Back to the posts

KNN CS231n Lecture

필요 라이브러리 호출

import numpy as np
import operator
import os
import pickle
import matplotlib.pyplot as plt
%matplotlib inline
CIFAR_DATASETS_PATH = "./cifar-10-batches-py/"
# CIFAR-10 Data 위치 찾음
fileList = []
for file in os.listdir(CIFAR_DATASETS_PATH):
    fileList.append(CIFAR_DATASETS_PATH + file)


# 0 -> label
# 1:5 -> Train Set
# 7 -> Test Set
LabelData = fileList[0]
TrainDatasets = fileList[1:5]
TestDatasets = fileList[7]
print(LabelData)
print(TrainDatasets)
print(TestDatasets)
./cifar-10-batches-py/batches.meta
['./cifar-10-batches-py/data_batch_1', './cifar-10-batches-py/data_batch_2', './cifar-10-batches-py/data_batch_3', './cifar-10-batches-py/data_batch_4']
./cifar-10-batches-py/test_batch

Helper Functions

필요한 함수들

def load_data(file):
    with open(file, 'rb') as f:
        data = pickle.load(f, encoding='bytes')
    return data


def load_multiple_data(fileList):
    X, Y = [], []
    for file in fileList:
        data = load_data(file)
        X.append(data[b'data'])
        Y.append(data[b'labels'])
    return np.concatenate(X), np.concatenate(Y)

labels = load_data(LabelData)[b'label_names']
def get_object(number):
    global labels
    return labels[int(number)]

def view_img(X):
    '''
    input
        X  : 3072 x 1 Array
    '''
    plt.imshow(X.reshape(3,32,32).transpose(1,2,0))
Xtr, Ytr = load_multiple_data(TrainDatasets)
Xte, Yte = load_multiple_data([TestDatasets])
## 형태 확인
# X_train : 40,000 * 3,072
# Y_train : 40,000 * 1
# X_test  : 10,000 * 3,072
# Y_test  : 10,000 * 1
print(Xtr.shape, Ytr.shape, Xte.shape, Yte.shape)
(40000, 3072) (40000,) (10000, 3072) (10000,)
## sample 이미지 확인
i = 100 # 이미지 확인해볼 index
view_img(Xtr[i])
get_object(Ytr[i])
b'ship'

png

(k)Nearest Neighbor 클래스 define

class NearestNeighbor(object):
    def train(self, X, Y):
        self.Xtr = X
        self.Ytr = Y


    def predict(self, X, k=1):
        """
        input:
            X  : N x 3072 shaped numpy array where N indicates the number of images to predict
            k   : when k > 1, knn

        return:
            Ypred  : N x 1 numpy array and its element is an integer varying from 0 to 9
        """
        how_many_to_predict = X.shape[0]

        Y_pred = np.ones(X.shape[0]) * -1 # create an array length of N (-1 for nothing)

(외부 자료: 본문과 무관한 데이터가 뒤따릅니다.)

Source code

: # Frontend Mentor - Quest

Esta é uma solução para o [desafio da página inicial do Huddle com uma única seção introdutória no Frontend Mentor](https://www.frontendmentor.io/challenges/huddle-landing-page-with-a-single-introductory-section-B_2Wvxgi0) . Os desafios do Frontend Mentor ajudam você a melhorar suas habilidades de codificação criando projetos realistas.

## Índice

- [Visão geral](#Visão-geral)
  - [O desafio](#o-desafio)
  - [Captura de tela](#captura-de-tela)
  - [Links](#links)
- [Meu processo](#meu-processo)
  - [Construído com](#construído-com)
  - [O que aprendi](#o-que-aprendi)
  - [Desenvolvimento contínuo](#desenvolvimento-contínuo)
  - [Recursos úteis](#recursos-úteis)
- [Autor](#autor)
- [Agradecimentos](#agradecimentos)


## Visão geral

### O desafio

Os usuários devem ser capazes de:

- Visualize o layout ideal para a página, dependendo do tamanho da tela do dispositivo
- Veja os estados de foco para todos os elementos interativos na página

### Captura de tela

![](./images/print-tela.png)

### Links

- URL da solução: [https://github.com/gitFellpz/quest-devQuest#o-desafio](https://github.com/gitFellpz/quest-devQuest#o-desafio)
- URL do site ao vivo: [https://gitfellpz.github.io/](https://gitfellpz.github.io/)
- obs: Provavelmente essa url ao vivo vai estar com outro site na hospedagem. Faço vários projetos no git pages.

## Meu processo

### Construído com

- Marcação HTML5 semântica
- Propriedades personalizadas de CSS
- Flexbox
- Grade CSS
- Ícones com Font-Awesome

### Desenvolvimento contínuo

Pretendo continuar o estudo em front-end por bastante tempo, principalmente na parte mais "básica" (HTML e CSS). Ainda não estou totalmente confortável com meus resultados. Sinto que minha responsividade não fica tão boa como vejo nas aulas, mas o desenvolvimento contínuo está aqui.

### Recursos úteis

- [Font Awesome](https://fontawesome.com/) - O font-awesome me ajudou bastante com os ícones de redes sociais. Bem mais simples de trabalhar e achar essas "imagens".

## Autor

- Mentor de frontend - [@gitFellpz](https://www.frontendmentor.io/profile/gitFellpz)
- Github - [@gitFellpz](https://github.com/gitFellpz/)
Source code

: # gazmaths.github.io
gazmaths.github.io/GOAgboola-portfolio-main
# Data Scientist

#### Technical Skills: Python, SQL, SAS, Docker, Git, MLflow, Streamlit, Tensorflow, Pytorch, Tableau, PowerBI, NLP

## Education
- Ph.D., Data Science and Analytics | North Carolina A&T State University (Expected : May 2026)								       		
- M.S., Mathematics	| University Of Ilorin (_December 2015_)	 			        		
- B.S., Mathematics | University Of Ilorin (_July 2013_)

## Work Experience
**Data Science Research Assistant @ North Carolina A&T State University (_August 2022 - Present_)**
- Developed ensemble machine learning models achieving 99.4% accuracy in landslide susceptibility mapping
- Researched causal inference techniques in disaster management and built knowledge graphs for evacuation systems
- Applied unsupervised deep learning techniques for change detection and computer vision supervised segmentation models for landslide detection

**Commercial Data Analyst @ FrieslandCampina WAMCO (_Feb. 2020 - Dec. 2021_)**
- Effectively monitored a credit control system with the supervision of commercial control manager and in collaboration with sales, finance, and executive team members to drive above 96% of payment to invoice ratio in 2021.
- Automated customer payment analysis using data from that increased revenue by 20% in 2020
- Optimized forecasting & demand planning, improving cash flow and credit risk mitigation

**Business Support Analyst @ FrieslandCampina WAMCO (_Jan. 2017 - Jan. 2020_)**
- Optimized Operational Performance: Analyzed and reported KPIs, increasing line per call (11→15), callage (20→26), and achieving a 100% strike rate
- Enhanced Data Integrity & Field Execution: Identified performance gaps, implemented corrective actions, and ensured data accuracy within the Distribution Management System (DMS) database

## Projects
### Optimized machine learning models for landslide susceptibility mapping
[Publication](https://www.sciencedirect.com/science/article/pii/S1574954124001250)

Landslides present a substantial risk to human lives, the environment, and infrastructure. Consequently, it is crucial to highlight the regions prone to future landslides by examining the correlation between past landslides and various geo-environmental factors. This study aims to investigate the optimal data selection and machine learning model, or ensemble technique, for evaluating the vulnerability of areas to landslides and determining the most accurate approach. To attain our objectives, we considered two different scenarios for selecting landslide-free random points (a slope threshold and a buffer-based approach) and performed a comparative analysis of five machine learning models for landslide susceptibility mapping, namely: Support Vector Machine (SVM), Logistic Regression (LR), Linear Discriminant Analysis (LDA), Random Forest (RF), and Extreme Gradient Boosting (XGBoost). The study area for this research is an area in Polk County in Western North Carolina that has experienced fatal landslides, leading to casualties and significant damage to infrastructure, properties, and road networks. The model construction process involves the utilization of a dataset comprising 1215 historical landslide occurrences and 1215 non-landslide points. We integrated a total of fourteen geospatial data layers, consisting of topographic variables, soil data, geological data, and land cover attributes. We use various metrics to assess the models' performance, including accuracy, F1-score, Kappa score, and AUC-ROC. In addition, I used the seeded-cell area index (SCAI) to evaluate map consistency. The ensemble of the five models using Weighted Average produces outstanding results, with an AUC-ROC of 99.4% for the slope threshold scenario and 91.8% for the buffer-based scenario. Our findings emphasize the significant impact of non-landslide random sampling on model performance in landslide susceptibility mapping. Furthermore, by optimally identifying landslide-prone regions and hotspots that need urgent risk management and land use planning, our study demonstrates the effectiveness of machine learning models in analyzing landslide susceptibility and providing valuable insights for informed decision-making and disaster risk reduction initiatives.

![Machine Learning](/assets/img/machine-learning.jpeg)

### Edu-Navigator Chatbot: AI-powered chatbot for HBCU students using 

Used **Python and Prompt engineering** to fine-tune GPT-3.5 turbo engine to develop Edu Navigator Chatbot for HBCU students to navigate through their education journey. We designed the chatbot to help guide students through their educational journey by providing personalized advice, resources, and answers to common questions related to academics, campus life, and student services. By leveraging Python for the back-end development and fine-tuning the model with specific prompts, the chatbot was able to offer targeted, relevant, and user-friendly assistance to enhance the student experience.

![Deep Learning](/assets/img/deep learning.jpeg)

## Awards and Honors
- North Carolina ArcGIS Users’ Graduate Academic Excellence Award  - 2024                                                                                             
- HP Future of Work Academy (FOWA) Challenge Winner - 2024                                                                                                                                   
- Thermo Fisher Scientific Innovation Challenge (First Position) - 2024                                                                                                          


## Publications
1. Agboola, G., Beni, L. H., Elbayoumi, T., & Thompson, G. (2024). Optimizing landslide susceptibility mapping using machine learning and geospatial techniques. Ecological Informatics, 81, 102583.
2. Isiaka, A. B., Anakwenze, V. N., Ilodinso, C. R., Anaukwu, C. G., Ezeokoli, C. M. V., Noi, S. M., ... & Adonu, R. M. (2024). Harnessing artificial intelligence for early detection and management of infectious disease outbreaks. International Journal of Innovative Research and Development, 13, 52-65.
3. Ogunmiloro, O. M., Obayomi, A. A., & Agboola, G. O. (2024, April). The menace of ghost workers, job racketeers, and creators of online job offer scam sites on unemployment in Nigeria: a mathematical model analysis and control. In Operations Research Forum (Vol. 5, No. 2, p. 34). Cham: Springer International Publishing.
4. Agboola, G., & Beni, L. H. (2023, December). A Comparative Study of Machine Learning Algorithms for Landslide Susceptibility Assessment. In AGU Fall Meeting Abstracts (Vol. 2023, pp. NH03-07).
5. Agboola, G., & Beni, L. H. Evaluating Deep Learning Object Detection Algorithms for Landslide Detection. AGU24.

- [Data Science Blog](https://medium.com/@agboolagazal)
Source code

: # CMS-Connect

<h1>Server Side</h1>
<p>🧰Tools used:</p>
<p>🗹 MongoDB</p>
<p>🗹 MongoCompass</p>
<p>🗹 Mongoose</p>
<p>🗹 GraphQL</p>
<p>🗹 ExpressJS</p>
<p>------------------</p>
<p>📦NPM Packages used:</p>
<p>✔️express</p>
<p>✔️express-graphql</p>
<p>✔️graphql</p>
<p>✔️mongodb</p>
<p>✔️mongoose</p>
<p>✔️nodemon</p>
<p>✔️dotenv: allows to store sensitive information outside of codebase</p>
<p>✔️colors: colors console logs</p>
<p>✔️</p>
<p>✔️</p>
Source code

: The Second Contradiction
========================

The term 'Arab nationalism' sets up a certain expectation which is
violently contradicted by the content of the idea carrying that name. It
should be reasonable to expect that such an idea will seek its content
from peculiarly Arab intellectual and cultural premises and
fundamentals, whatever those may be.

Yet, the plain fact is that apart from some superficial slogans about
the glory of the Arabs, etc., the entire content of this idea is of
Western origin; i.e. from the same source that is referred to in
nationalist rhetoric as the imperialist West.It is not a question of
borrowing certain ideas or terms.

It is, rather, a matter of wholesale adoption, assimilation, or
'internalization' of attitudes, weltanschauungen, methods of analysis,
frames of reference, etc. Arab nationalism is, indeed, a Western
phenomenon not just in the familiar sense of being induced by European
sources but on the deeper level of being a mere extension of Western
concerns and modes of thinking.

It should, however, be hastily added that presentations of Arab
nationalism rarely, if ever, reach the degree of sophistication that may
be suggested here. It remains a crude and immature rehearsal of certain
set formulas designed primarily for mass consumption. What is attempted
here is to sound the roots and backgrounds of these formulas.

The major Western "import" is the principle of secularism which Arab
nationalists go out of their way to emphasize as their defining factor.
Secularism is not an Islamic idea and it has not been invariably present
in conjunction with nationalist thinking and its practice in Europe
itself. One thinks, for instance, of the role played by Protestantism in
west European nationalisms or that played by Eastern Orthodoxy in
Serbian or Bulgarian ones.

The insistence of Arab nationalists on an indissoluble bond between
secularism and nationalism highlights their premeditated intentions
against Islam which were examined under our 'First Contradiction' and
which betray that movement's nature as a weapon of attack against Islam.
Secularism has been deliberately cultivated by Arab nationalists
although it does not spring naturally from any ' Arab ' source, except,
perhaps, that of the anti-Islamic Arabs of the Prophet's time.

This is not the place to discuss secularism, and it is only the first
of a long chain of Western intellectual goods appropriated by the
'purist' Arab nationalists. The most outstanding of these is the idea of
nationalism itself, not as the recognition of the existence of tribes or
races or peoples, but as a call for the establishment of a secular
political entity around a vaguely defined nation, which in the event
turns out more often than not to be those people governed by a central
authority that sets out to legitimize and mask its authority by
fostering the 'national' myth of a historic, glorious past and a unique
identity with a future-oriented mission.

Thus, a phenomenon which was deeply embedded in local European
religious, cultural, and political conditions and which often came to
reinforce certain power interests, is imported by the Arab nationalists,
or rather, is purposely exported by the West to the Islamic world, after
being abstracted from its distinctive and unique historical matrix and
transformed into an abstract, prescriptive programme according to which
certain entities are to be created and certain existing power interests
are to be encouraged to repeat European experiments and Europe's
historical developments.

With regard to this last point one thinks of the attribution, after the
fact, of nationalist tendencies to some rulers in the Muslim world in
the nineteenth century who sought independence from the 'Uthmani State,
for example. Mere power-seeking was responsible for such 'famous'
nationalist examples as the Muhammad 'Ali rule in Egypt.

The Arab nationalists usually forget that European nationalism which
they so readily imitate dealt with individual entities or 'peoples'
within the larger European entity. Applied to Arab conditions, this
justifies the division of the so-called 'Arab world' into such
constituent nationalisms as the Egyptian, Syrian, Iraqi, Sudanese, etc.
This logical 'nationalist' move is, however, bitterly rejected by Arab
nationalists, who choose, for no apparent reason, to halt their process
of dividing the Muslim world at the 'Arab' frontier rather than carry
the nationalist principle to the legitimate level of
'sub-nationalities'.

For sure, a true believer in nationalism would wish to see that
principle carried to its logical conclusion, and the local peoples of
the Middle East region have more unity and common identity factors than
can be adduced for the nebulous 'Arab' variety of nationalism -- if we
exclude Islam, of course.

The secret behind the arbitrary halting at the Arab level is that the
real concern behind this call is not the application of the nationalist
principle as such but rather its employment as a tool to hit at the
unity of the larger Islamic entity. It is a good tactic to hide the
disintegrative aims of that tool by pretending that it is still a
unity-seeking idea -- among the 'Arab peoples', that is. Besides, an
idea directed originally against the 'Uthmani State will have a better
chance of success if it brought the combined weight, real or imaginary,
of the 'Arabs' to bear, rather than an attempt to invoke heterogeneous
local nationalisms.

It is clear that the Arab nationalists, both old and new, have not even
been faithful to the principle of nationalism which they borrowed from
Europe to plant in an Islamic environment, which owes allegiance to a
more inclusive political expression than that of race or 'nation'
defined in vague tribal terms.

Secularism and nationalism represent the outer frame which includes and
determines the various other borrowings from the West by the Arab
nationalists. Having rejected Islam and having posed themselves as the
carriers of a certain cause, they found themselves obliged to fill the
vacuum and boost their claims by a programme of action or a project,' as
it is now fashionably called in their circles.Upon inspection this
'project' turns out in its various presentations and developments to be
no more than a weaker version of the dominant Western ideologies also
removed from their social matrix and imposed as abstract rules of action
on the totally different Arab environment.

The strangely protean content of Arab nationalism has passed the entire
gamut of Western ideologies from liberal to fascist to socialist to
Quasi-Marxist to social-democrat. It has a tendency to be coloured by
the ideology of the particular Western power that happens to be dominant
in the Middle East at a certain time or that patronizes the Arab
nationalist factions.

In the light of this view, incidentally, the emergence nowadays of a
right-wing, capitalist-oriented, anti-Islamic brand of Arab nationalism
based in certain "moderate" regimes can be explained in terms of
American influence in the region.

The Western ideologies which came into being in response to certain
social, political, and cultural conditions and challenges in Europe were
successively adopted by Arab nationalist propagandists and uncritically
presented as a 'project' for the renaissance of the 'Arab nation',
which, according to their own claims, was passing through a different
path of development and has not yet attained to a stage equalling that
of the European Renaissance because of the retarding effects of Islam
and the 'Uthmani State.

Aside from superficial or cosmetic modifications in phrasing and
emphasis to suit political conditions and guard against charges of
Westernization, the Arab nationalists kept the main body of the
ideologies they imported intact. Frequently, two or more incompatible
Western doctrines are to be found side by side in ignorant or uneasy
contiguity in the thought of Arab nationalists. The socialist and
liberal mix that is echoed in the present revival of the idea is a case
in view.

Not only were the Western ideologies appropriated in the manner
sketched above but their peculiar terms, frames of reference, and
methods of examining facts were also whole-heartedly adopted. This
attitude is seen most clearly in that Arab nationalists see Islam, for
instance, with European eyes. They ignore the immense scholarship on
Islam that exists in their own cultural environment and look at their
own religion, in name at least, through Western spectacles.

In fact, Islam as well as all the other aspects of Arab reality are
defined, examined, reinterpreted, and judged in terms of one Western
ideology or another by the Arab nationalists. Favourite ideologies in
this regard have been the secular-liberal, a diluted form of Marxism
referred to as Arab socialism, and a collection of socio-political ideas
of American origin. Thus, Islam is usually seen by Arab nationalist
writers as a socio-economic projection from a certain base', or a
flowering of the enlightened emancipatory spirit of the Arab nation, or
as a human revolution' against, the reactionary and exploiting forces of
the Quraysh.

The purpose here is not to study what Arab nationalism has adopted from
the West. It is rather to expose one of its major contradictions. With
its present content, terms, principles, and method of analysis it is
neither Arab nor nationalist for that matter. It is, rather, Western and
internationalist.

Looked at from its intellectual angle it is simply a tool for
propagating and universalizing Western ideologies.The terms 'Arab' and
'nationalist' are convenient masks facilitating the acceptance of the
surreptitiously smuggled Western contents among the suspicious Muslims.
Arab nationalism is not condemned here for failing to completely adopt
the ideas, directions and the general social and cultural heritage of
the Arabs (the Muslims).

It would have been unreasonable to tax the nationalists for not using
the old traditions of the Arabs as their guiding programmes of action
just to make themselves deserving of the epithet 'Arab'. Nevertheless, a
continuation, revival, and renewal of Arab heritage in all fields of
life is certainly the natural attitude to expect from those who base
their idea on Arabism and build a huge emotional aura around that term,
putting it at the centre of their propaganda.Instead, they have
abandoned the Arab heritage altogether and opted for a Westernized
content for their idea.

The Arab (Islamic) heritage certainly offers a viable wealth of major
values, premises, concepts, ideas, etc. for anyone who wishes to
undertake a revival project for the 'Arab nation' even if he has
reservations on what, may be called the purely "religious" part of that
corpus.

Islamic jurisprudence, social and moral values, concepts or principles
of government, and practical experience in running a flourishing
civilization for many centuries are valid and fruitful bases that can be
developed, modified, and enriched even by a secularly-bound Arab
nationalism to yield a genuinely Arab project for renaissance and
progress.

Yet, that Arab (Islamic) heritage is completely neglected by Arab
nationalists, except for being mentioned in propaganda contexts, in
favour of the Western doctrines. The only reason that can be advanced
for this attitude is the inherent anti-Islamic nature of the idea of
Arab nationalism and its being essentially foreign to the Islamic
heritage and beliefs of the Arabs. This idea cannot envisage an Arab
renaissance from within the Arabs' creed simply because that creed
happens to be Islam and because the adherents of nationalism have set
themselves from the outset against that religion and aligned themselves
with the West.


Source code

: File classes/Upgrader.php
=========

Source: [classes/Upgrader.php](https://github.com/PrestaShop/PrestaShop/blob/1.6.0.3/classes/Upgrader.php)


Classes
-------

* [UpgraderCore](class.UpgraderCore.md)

        for i in range(how_many_to_predict):
            distances = np.sum(np.abs(X[i, :] - self.Xtr), axis = 1)
            list_with_labels = []
            for label, dist in zip(self.Ytr, distances):
                list_with_labels.append((label, dist))
            list_with_labels = sorted(list_with_labels, key=operator.itemgetter(1))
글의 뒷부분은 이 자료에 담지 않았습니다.